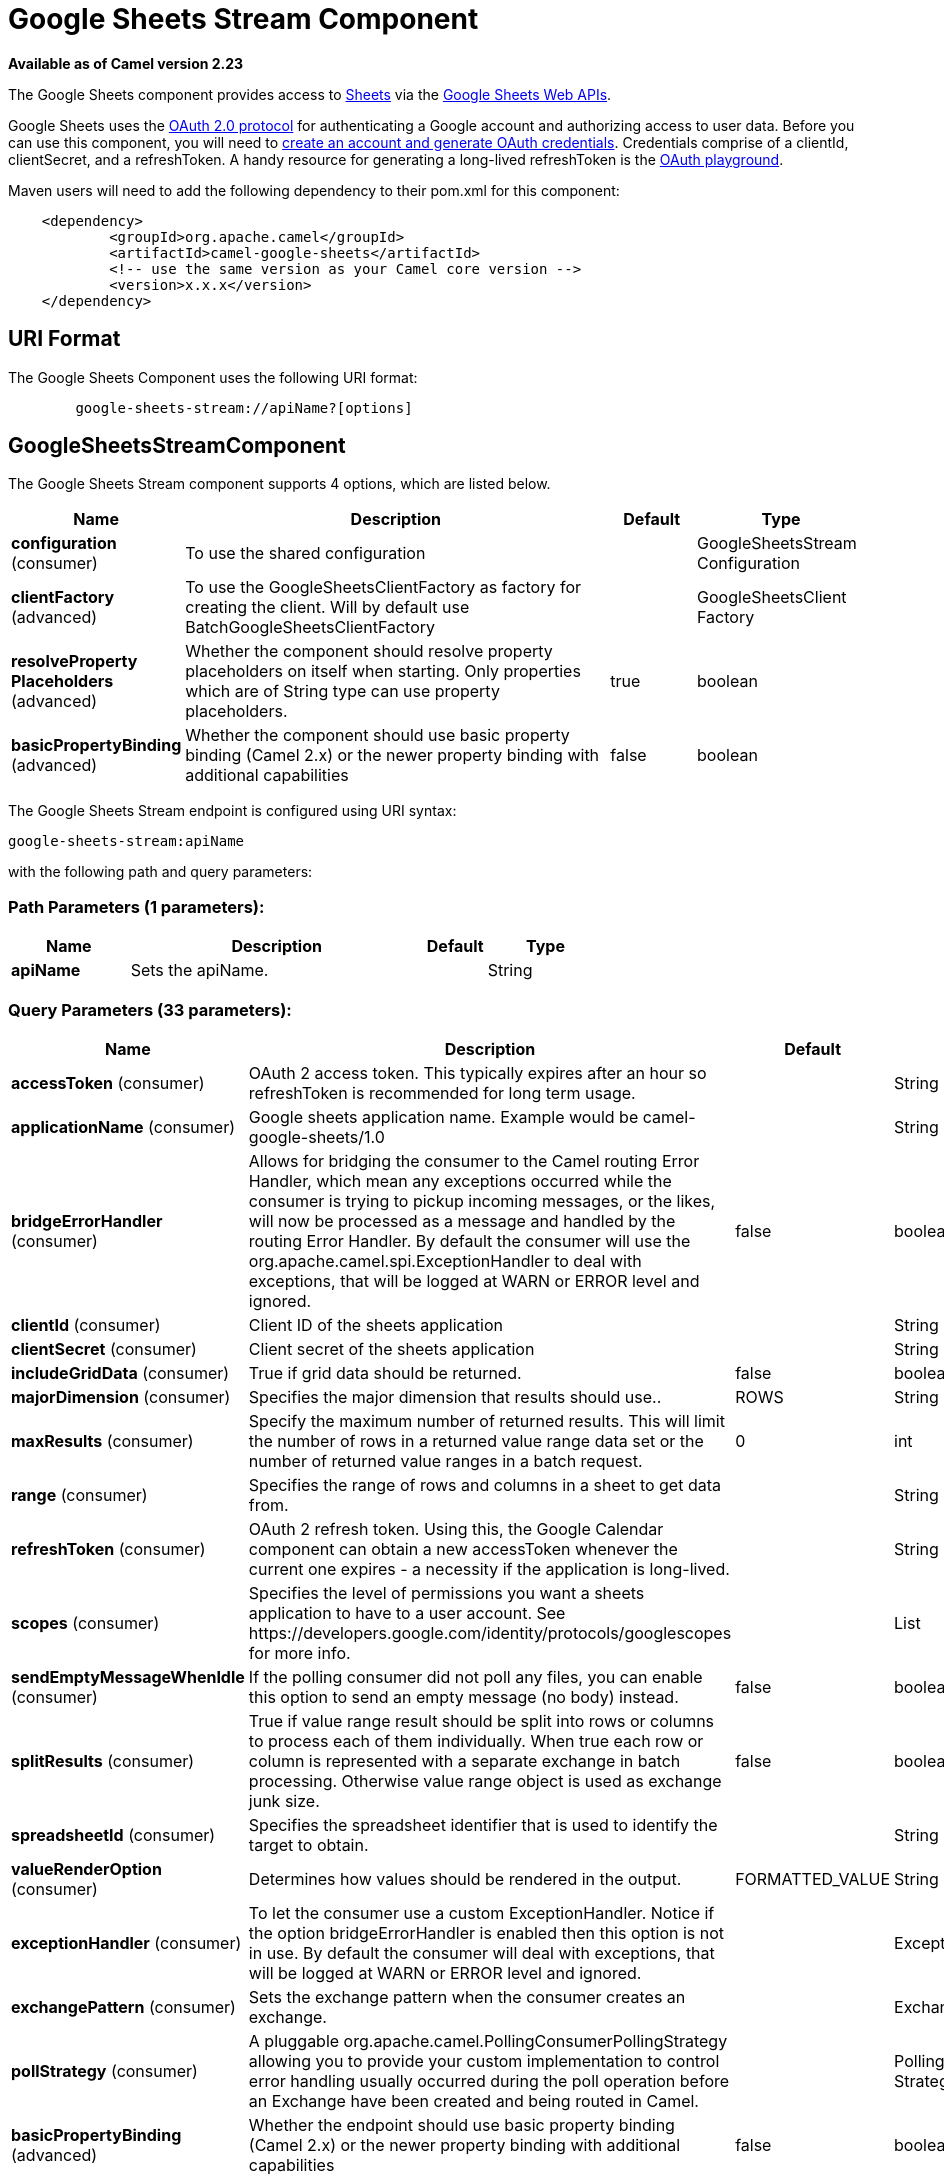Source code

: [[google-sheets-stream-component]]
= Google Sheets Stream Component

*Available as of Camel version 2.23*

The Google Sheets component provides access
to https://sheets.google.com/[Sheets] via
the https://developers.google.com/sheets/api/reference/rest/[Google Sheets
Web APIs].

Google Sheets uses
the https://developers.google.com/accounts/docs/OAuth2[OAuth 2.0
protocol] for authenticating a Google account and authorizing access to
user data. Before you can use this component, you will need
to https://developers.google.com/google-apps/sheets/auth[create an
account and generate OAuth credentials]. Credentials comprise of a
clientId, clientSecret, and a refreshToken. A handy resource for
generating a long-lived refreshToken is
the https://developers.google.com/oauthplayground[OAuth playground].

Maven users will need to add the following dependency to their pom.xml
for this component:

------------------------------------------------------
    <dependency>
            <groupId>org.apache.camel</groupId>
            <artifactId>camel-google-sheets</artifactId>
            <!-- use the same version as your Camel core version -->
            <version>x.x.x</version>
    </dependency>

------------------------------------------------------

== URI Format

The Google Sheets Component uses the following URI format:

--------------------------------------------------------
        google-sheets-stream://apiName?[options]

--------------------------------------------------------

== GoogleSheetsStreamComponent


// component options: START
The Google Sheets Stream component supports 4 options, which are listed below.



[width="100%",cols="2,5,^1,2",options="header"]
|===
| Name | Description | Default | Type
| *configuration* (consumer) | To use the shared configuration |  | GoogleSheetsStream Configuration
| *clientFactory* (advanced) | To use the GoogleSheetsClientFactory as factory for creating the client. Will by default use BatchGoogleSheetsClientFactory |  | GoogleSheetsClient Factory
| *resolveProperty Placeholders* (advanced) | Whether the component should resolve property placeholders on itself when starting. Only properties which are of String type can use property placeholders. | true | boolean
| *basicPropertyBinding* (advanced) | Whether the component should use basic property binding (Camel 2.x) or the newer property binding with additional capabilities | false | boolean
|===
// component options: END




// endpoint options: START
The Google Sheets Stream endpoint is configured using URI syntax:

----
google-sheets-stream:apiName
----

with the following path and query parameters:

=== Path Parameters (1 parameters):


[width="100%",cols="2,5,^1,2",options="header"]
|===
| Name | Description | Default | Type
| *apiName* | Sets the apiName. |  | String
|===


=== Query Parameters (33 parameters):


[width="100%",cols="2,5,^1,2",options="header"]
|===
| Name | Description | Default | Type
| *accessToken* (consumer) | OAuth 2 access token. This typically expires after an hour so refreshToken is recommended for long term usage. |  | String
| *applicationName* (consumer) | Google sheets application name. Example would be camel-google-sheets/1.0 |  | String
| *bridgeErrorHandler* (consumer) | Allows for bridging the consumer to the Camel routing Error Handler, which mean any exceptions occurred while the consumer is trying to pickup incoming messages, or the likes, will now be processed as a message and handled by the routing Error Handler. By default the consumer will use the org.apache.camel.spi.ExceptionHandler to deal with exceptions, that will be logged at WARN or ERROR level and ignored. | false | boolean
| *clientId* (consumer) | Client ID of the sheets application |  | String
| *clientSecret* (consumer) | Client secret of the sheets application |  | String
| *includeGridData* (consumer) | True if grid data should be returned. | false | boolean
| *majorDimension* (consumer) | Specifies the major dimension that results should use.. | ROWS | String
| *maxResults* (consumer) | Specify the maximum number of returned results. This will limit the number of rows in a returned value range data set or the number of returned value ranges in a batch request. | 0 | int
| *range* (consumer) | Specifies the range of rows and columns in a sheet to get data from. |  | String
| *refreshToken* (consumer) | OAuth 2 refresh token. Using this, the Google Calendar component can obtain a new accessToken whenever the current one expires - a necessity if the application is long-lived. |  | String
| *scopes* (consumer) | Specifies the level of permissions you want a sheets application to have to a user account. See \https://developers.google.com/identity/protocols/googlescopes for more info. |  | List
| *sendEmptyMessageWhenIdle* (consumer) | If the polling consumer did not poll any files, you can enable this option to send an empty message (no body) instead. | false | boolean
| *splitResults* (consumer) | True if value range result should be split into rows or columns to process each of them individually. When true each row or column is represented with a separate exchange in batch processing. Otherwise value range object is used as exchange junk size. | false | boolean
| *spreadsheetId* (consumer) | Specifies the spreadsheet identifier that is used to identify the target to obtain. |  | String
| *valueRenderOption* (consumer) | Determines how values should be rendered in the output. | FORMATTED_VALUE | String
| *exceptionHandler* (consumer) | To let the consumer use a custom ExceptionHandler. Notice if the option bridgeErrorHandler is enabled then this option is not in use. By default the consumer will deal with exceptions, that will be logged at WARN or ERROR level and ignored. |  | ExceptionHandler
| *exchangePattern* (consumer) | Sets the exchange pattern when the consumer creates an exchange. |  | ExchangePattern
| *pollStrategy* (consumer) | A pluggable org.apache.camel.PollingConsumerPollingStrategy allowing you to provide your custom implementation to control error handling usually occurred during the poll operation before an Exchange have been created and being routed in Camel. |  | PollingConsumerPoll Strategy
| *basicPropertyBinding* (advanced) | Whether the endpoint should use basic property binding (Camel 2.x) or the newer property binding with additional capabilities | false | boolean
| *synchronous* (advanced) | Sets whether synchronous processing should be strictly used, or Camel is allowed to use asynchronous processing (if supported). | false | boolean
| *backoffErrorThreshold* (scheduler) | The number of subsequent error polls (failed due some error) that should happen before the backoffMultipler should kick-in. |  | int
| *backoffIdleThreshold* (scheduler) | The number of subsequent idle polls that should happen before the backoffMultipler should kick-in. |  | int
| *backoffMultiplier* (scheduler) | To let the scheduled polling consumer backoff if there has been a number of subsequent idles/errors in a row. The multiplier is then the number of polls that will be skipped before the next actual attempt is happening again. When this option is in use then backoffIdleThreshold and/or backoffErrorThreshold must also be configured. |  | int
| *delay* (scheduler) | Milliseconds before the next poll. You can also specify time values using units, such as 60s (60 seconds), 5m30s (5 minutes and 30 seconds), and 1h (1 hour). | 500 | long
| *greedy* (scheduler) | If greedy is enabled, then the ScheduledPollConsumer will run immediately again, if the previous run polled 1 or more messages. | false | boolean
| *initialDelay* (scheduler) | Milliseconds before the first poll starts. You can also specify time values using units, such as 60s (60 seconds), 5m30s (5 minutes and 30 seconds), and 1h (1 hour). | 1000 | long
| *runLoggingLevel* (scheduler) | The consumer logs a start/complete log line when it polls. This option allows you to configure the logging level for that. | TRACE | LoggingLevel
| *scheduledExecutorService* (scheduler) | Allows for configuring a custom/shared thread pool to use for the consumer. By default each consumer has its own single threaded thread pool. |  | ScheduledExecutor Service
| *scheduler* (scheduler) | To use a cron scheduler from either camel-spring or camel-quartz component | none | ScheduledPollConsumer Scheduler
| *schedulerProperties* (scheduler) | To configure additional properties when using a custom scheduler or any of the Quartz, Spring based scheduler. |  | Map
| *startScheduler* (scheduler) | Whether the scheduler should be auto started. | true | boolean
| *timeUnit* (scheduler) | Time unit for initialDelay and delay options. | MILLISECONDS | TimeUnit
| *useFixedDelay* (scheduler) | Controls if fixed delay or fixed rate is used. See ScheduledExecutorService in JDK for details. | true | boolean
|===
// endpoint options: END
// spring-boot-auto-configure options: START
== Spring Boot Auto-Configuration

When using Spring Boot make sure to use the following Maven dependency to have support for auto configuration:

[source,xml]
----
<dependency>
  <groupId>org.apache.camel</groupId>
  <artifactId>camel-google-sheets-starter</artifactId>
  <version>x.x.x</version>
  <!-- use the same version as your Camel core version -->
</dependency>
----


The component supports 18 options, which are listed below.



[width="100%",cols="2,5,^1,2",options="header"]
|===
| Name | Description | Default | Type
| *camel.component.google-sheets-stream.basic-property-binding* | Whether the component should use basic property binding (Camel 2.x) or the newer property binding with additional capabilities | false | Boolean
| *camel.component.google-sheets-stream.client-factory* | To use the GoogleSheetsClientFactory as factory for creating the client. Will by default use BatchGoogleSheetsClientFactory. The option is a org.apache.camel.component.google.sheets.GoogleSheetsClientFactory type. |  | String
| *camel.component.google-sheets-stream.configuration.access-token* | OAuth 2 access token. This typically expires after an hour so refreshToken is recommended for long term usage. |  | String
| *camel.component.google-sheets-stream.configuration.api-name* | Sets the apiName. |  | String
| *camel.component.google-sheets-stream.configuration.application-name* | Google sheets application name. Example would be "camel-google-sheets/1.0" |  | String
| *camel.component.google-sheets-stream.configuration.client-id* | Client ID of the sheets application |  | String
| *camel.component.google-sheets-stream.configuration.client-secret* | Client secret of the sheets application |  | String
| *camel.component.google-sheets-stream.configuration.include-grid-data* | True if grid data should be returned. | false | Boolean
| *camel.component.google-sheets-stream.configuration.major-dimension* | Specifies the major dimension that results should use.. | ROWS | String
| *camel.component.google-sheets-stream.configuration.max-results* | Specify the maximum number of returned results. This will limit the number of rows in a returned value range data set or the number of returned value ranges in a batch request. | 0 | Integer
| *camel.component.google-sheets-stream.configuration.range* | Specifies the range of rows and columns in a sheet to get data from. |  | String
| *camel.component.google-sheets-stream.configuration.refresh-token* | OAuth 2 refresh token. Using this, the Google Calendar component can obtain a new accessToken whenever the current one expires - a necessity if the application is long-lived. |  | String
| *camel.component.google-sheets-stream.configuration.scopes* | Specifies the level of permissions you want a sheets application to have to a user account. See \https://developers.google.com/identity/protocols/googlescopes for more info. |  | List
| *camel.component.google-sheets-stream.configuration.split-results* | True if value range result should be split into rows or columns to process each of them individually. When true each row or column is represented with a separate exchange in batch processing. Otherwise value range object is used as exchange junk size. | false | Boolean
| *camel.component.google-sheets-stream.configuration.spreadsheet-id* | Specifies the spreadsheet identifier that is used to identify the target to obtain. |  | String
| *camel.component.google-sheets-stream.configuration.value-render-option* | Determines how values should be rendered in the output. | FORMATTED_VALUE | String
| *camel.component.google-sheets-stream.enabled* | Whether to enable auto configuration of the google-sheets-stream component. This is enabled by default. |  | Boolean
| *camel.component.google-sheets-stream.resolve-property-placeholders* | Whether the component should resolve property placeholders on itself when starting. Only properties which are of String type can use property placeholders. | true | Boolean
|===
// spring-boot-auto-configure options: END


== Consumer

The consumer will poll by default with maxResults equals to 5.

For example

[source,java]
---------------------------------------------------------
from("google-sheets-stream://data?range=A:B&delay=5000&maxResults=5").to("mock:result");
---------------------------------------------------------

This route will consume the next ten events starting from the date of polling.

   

* * *

→ **Assignment**
Retype exactly the span of lines from the one with "Maven users will" through the one with "<artifactId>camel-google-sheets</artifactId>"; include both ends and omit the rest of the material.

→ **Response to this exercise**
Maven users will need to add the following dependency to their pom.xml
for this component:

------------------------------------------------------
    <dependency>
            <groupId>org.apache.camel</groupId>
            <artifactId>camel-google-sheets</artifactId>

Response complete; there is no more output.